The records below are to be transcribed exactly, with the pictures removed.

== Segment start ==

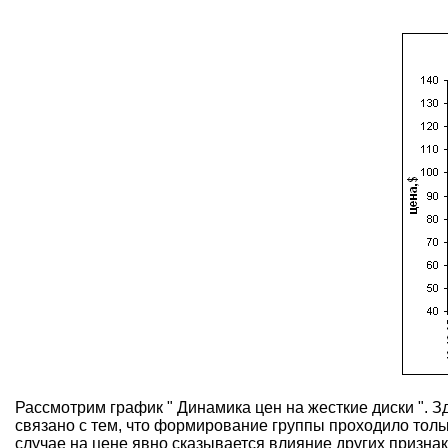
Рассмотрим график " Динамика цен на жесткие диски ". З
связано с тем, что формирование группы проходило тольк
случае на цене явно сказывается влияние других призн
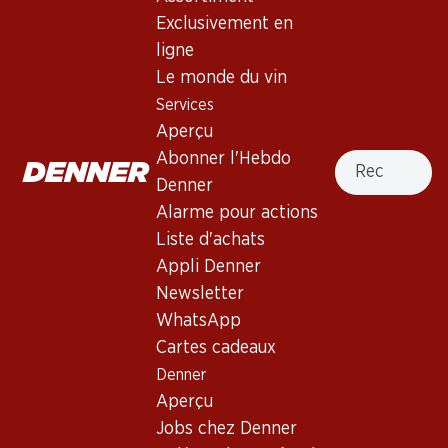
2004, 75 cl
Exclusivement en
ligne
Non livrable
Le monde du vin
Services
Aperçu
Recherche
Abonner l'Hebdo
Denner
Bon à savoir
Alarme pour actions
Liste d'achats
Cépage
Appli Denner
Newsletter
Type de vin
WhatsApp
Vin rouge_old
Cartes cadeaux
Maturité
Denner
0
Aperçu
Jobs chez Denner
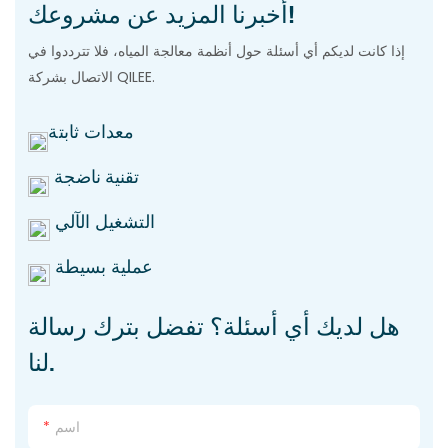
أخبرنا المزيد عن مشروعك!
إذا كانت لديكم أي أسئلة حول أنظمة معالجة المياه، فلا تترددوا في
الاتصال بشركة QILEE.
معدات ثابتة
تقنية ناضجة
التشغيل الآلي
عملية بسيطة
هل لديك أي أسئلة؟ تفضل بترك رسالة
لنا.
اسم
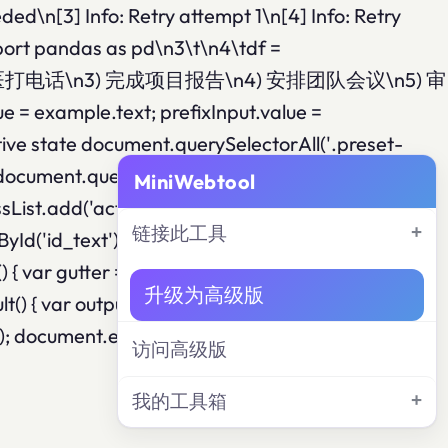
ceeded\n[3] Info: Retry attempt 1\n[4] Info: Retry
timport pandas as pd\n3\t\n4\tdf =
"1) 买杂货\n2) 给牙医打电话\n3) 完成项目报告\n4) 安排团队会议\n5) 审
ue = example.text; prefixInput.value =
tive state document.querySelectorAll('.preset-
te document.querySelectorAll('.example-
MiniWebtool
List.add('active'); } }
链接此工具
'id_text'); if (textarea) {
) { var gutter = document.getElementById('line-
升级为高级版
lt() { var output =
999); document.execCommand('copy'); var btn =
访问高级版
我的工具箱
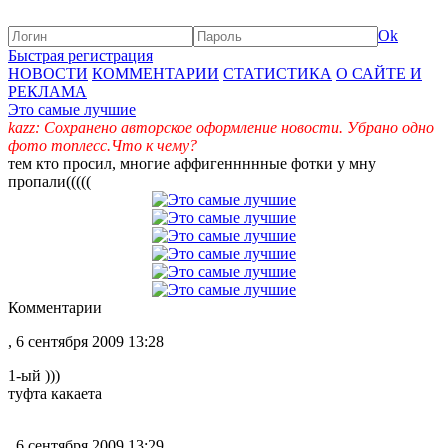
Ok
Быстрая регистрация
НОВОСТИ
КОММЕНТАРИИ
СТАТИСТИКА
О САЙТЕ И
РЕКЛАМА
Это самые лучшие
kazz: Сохранено авторское оформление новости. Убрано одно
фото топлесс.Что к чему?
тем кто просил, многие аффигеннннные фотки у мну
пропали(((((
Комментарии
, 6 сентября 2009 13:28
1-ый )))
туфта какаета
, 6 сентября 2009 13:29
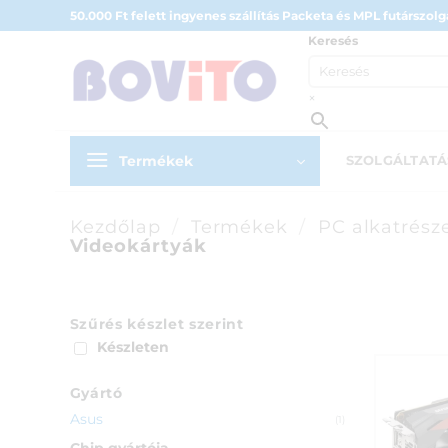
Skip
50.000 Ft felett ingyenes szállítás Packeta és MPL futárszolgá
to
Keresés
content
×
Termékek
SZOLGÁLTAT
Kezdőlap
/
Termékek
/
PC alkatrész
Videokártyák
Szűrés készlet szerint
Készleten
Gyártó
Asus
(1)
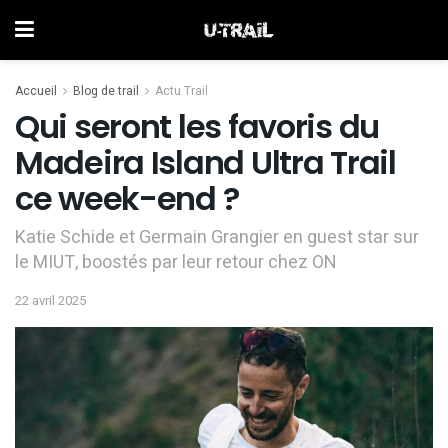
Accueil
Blog de trail
Actu Trail
Qui seront les favoris du
Madeira Island Ultra Trail
ce week-end ?
Katie Schide et Germain Grangier en guest star sur
le MIUT, boostés par leur retour chez ON
22 avril 2025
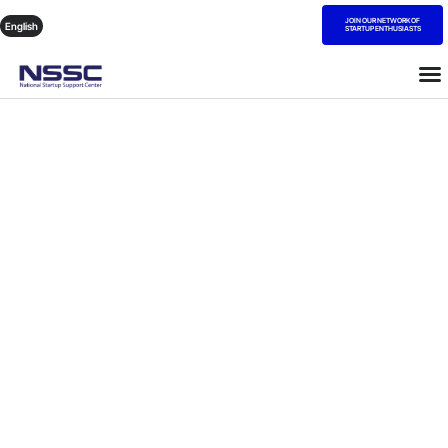
JOIN OUR NETWORK OF
English
STARTUP ENTHUSIASTS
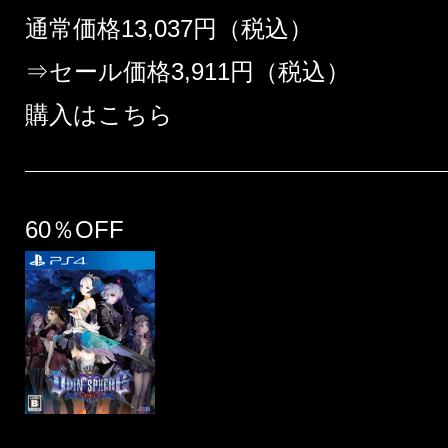
通常価格13,037円（税込）
⇒セール価格3,911円（税込）
購入はこちら
60％OFF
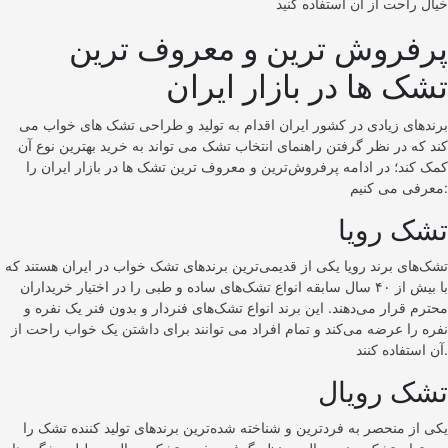
خیال راحت از آن استفاده کنید
پرفروش ترین و معروف ترین
تشک ها در بازار ایران
برندهای زیادی در کشور ایران اقدام به تولید و طراحی تشک‌ های خواب می‌
کند که در نظر گرفتن راهنمای انتخاب تشک می‌ تواند به خرید بهترین نوع آن
کمک کند؛ در ادامه پرفروش‌ترین و معروف‌ ترین تشک‌ ها در بازار ایران را
معرفی می‌ کنیم:
تشک رویا
تشک‌های برند رویا یکی از قدیمی‌ترین برندهای تشک خواب در ایران هستند که
با بیش از ۴۰ سال سابقه انواع تشک‌های ساده و طبی را در اختیار خریداران
محترم قرار می‌دهند. این برند انواع تشک‌های فنردار و بدون فنر یک نفره و
نفره را عرضه می‌کند و تمام افراد می‌ توانند برای داشتن یک خواب راحت از
آن استفاده کنند.
تشک رویال
یکی از منحصر به فردترین و شناخته شده‌ترین برندهای تولید کننده تشک را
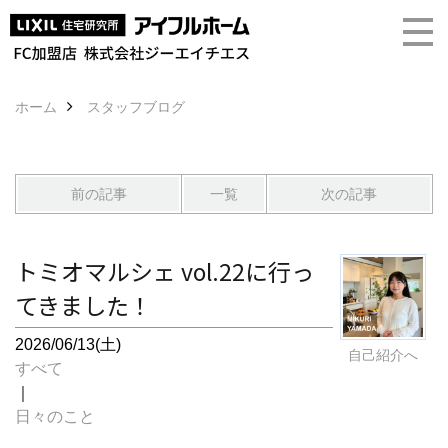
ホーム
スタッフブログ
前の記事
一覧
次の記事
トミオマルシェ vol.22に行っ
てきました！
2026/06/13(土)
自己紹介へ
すべて
｜
日々のこと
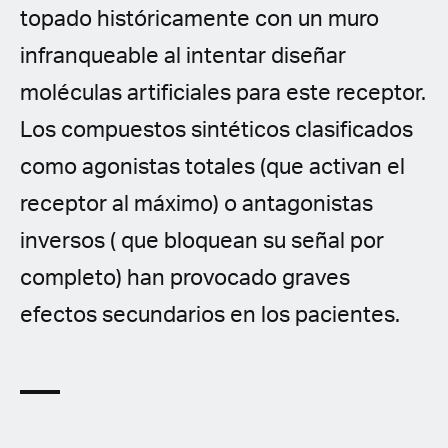
topado históricamente con un muro
infranqueable al intentar diseñar
moléculas artificiales para este receptor.
Los compuestos sintéticos clasificados
como agonistas totales (que activan el
receptor al máximo) o antagonistas
inversos ( que bloquean su señal por
completo) han provocado graves
efectos secundarios en los pacientes.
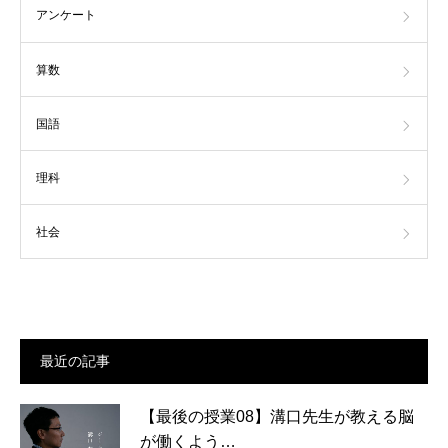
アンケート
算数
国語
理科
社会
最近の記事
【最後の授業08】溝口先生が教える脳
が働くよう…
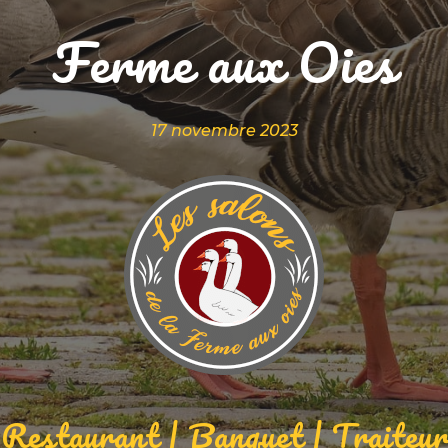
Ferme aux Oies
17 novembre 2023
Restaurant | Banquet | Traiteur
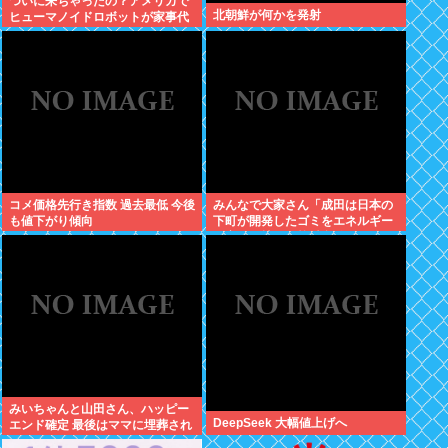
ついに来ちゃったの？アメリカで
北朝鮮が何かを発射
ヒューマノイドロボットが家事代
行サービスを開始
コメ価格先行き指数 過去最低 今後
みんなで大家さん「成田は日本の
も値下がり傾向
下町が開発したゴミをエネルギー
に変える技術と核融合発電を使う
のでエコで高い資産価値があり利
益が出る
みいちゃんと山田さん、ハッピー
DeepSeek 大幅値上げへ
エンド確定 最後はママに埋葬され
る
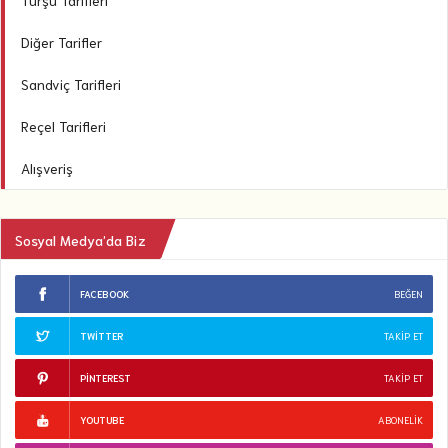
Turşu Tarifleri
Diğer Tarifler
Sandviç Tarifleri
Reçel Tarifleri
Alışveriş
Sosyal Medya’da Biz
FACEBOOK
BEĞEN
TWITTER
TAKIP ET
PINTEREST
TAKIP ET
YOUTUBE
ABONELIK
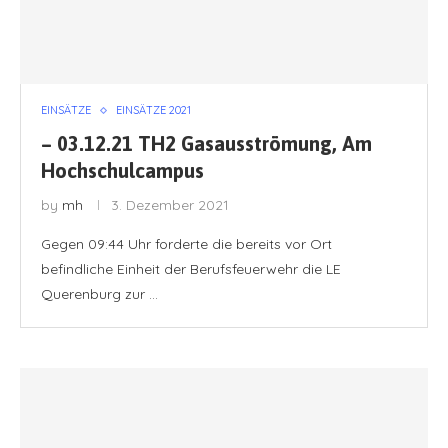
EINSÄTZE
EINSÄTZE 2021
– 03.12.21 TH2 Gasausströmung, Am
Hochschulcampus
by
mh
3. Dezember 2021
Gegen 09:44 Uhr forderte die bereits vor Ort
befindliche Einheit der Berufsfeuerwehr die LE
Querenburg zur …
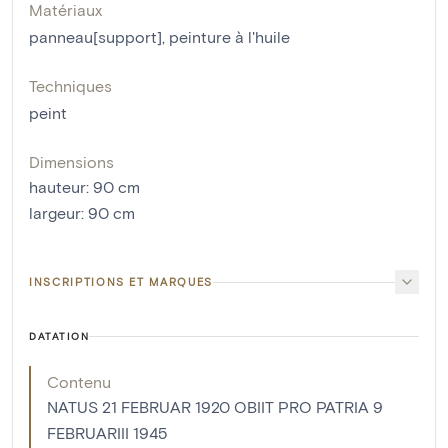
Matériaux
panneau[support]
,
peinture à l'huile
Techniques
peint
Dimensions
hauteur
:
90
cm
largeur
:
90
cm
INSCRIPTIONS ET MARQUES
DATATION
Contenu
NATUS 21 FEBRUAR 1920 OBIIT PRO PATRIA 9
FEBRUARIII 1945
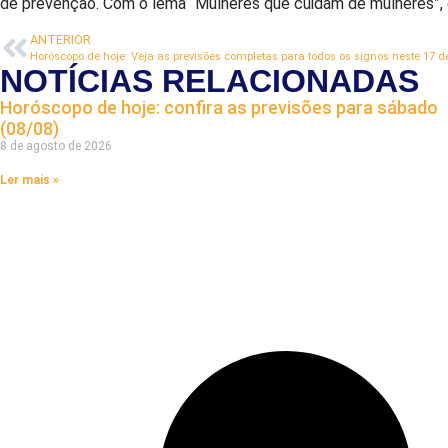
de prevenção. Com o lema “Mulheres que cuidam de mulheres”, o
ANTERIOR
Horóscopo de hoje: Veja as previsões completas para todos os signos neste 17 
NOTÍCIAS RELACIONADAS
Horóscopo de hoje: confira as previsões para sábado
(08/08)
8 de agosto de 2026
Ler mais »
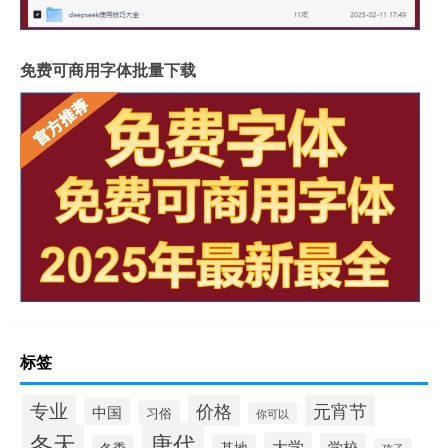
免费可商用字体批量下载
标签
专业
价格
元宵节
中国
习俗
你可以
唐代
冬天
大学
学校
基地
冬季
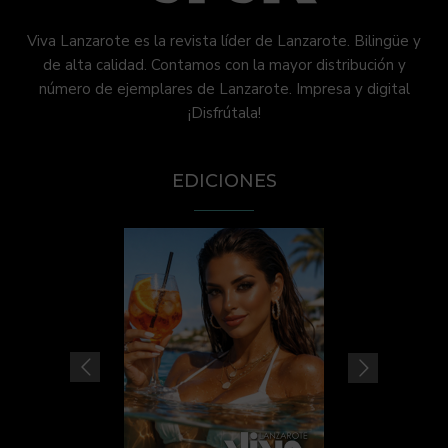
Viva Lanzarote es la revista líder de Lanzarote. Bilingüe y
de alta calidad. Contamos con la mayor distribución y
número de ejemplares de Lanzarote. Impresa y digital
¡Disfrútala!
EDICIONES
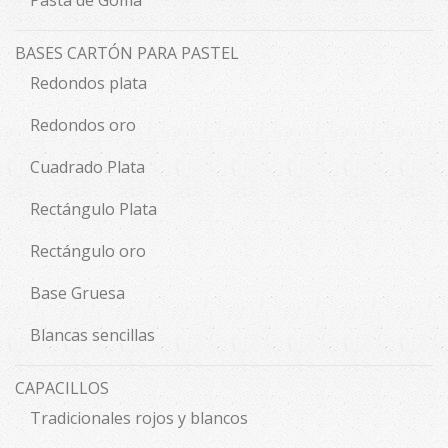
Pasta de Goma
BASES CARTÓN PARA PASTEL
Redondos plata
Redondos oro
Cuadrado Plata
Rectángulo Plata
Rectángulo oro
Base Gruesa
Blancas sencillas
CAPACILLOS
Tradicionales rojos y blancos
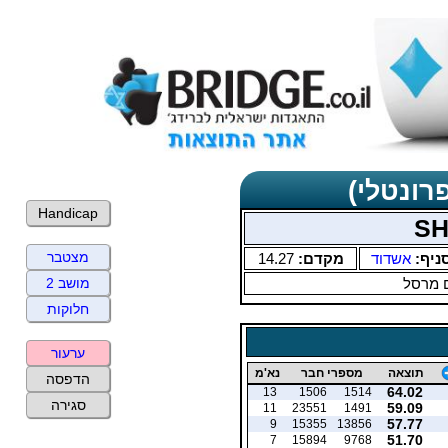
רונטלי)
Handicap
SH
מצטבר
ניף:
אשדוד
מקדם:
14.27
 מרסל
מושב 2
חלוקות
ערעור
תוצאה
מספרי חבר
נא'מ
הדפסה
64.02
13
1506
1514
סגירה
59.09
11
23551
1491
57.77
9
15355
13856
51.70
7
15894
9768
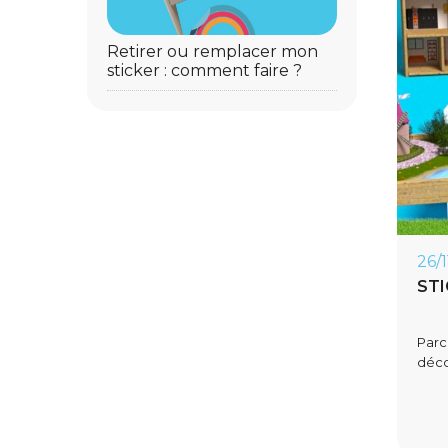
Retirer ou remplacer mon
sticker : comment faire ?
26/
STI
Parc
déco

== Segment end ==

Reply to the task
Рассмотрим график " Динамика цен на жесткие диски ". З
связано с тем, что формирование группы проходило тольк
случае на цене явно сказывается влияние других призн
2004, 75 cl
Exclusivement en
ligne
Non livrable
Le monde du vin
Services
Aperçu
Recherche
Abonner l'Hebdo
Denner
Bon à savoir
Alarme pour actions
Liste d'achats
Cépage
Appli Denner
Newsletter
Type de vin
WhatsApp
Vin rouge_old
Cartes cadeaux
Maturité
Denner
0
Aperçu
Jobs chez Denner
أخبرنا المزيد عن مشروعك!
إذا كانت لديكم أي أسئلة حول أنظمة معالجة المياه، فلا تترددوا في
الاتصال بشركة QILEE.
معدات ثابتة
تقنية ناضجة
التشغيل الآلي
عملية بسيطة
هل لديك أي أسئلة؟ تفضل بترك رسالة
لنا.
اسم
ceeded\n[3] Info: Retry attempt 1\n[4] Info: Retry
timport pandas as pd\n3\t\n4\tdf =
"1) 买杂货\n2) 给牙医打电话\n3) 完成项目报告\n4) 安排团队会议\n5) 审
ue = example.text; prefixInput.value =
tive state document.querySelectorAll('.preset-
te document.querySelectorAll('.example-
MiniWebtool
List.add('active'); } }
链接此工具
'id_text'); if (textarea) {
) { var gutter = document.getElementById('line-
升级为高级版
lt() { var output =
999); document.execCommand('copy'); var btn =
访问高级版
我的工具箱
Ok
Быстрая регистрация
НОВОСТИ
КОММЕНТАРИИ
СТАТИСТИКА
О САЙТЕ И
РЕКЛАМА
Это самые лучшие
kazz: Сохранено авторское оформление новости. Убрано одно
фото топлесс.Что к чему?
тем кто просил, многие аффигеннннные фотки у мну
пропали(((((
Комментарии
, 6 сентября 2009 13:28
1-ый )))
туфта какаета
, 6 сентября 2009 13:29
Skip
50.000 Ft felett ingyenes szállítás Packeta és MPL futárszolgá
to
Keresés
content
×
Termékek
SZOLGÁLTAT
Kezdőlap
/
Termékek
/
PC alkatrész
Videokártyák
Szűrés készlet szerint
Készleten
Gyártó
Asus
(1)
Accueil
Blog de trail
Actu Trail
Qui seront les favoris du
Madeira Island Ultra Trail
ce week-end ?
Katie Schide et Germain Grangier en guest star sur
le MIUT, boostés par leur retour chez ON
22 avril 2025
JOIN OUR NETWORK OF
English
STARTUP ENTHUSIASTS
通常価格13,037円（税込）
⇒セール価格3,911円（税込）
購入はこちら
60％OFF
خیال راحت از آن استفاده کنید
پرفروش ترین و معروف ترین
تشک ها در بازار ایران
برندهای زیادی در کشور ایران اقدام به تولید و طراحی تشک‌ های خواب می‌
کند که در نظر گرفتن راهنمای انتخاب تشک می‌ تواند به خرید بهترین نوع آن
کمک کند؛ در ادامه پرفروش‌ترین و معروف‌ ترین تشک‌ ها در بازار ایران را
معرفی می‌ کنیم:
تشک رویا
تشک‌های برند رویا یکی از قدیمی‌ترین برندهای تشک خواب در ایران هستند که
با بیش از ۴۰ سال سابقه انواع تشک‌های ساده و طبی را در اختیار خریداران
محترم قرار می‌دهند. این برند انواع تشک‌های فنردار و بدون فنر یک نفره و
نفره را عرضه می‌کند و تمام افراد می‌ توانند برای داشتن یک خواب راحت از
آن استفاده کنند.
تشک رویال
یکی از منحصر به فردترین و شناخته شده‌ترین برندهای تولید کننده تشک را
ホーム
スタッフブログ
前の記事
一覧
次の記事
トミオマルシェ vol.22に行っ
てきました！
2026/06/13(土)
自己紹介へ
すべて
｜
日々のこと
topado históricamente con un muro
infranqueable al intentar diseñar
moléculas artificiales para este receptor.
Los compuestos sintéticos clasificados
como agonistas totales (que activan el
receptor al máximo) o antagonistas
inversos ( que bloquean su señal por
completo) han provocado graves
efectos secundarios en los pacientes.
アンケート
算数
国語
理科
社会
最近の記事
【最後の授業08】溝口先生が教える脳
が働くよう…
Ferme aux Oies
17 novembre 2023
Restaurant | Banquet | Traiteur
ついに来ちゃったの？アメリカで
北朝鮮が何かを発射
ヒューマノイドロボットが家事代
行サービスを開始
コメ価格先行き指数 過去最低 今後
みんなで大家さん「成田は日本の
も値下がり傾向
下町が開発したゴミをエネルギー
に変える技術と核融合発電を使う
のでエコで高い資産価値があり利
益が出る
みいちゃんと山田さん、ハッピー
DeepSeek 大幅値上げへ
エンド確定 最後はママに埋葬され
る
Turşu Tarifleri
Diğer Tarifler
Sandviç Tarifleri
Reçel Tarifleri
Alışveriş
Sosyal Medya’da Biz
FACEBOOK
BEĞEN
TWITTER
TAKIP ET
PINTEREST
TAKIP ET
YOUTUBE
ABONELIK
EINSÄTZE
EINSÄTZE 2021
– 03.12.21 TH2 Gasausströmung, Am
Hochschulcampus
by
mh
3. Dezember 2021
Gegen 09:44 Uhr forderte die bereits vor Ort
befindliche Einheit der Berufsfeuerwehr die LE
Querenburg zur …
Matériaux
panneau[support]
,
peinture à l'huile
Techniques
peint
Dimensions
hauteur
:
90
cm
largeur
:
90
cm
INSCRIPTIONS ET MARQUES
DATATION
Contenu
NATUS 21 FEBRUAR 1920 OBIIT PRO PATRIA 9
FEBRUARIII 1945
de prevenção. Com o lema “Mulheres que cuidam de mulheres”, o
ANTERIOR
Horóscopo de hoje: Veja as previsões completas para todos os signos neste 17 
NOTÍCIAS RELACIONADAS
Horóscopo de hoje: confira as previsões para sábado
(08/08)
8 de agosto de 2026
Ler mais »
免费可商用字体批量下载
标签
专业
价格
元宵节
中国
习俗
你可以
唐代
冬天
大学
学校
基地
冬季
Viva Lanzarote es la revista líder de Lanzarote. Bilingüe y
de alta calidad. Contamos con la mayor distribución y
número de ejemplares de Lanzarote. Impresa y digital
¡Disfrútala!
EDICIONES
Pasta de Goma
BASES CARTÓN PARA PASTEL
Redondos plata
Redondos oro
Cuadrado Plata
Rectángulo Plata
Rectángulo oro
Base Gruesa
Blancas sencillas
CAPACILLOS
Tradicionales rojos y blancos
רונטלי)
Handicap
SH
מצטבר
ניף:
אשדוד
מקדם:
14.27
 מרסל
מושב 2
חלוקות
ערעור
תוצאה
מספרי חבר
נא'מ
הדפסה
64.02
13
1506
1514
סגירה
59.09
11
23551
1491
57.77
9
15355
13856
51.70
7
15894
9768
Retirer ou remplacer mon
sticker : comment faire ?
26/
STI
Parc
déco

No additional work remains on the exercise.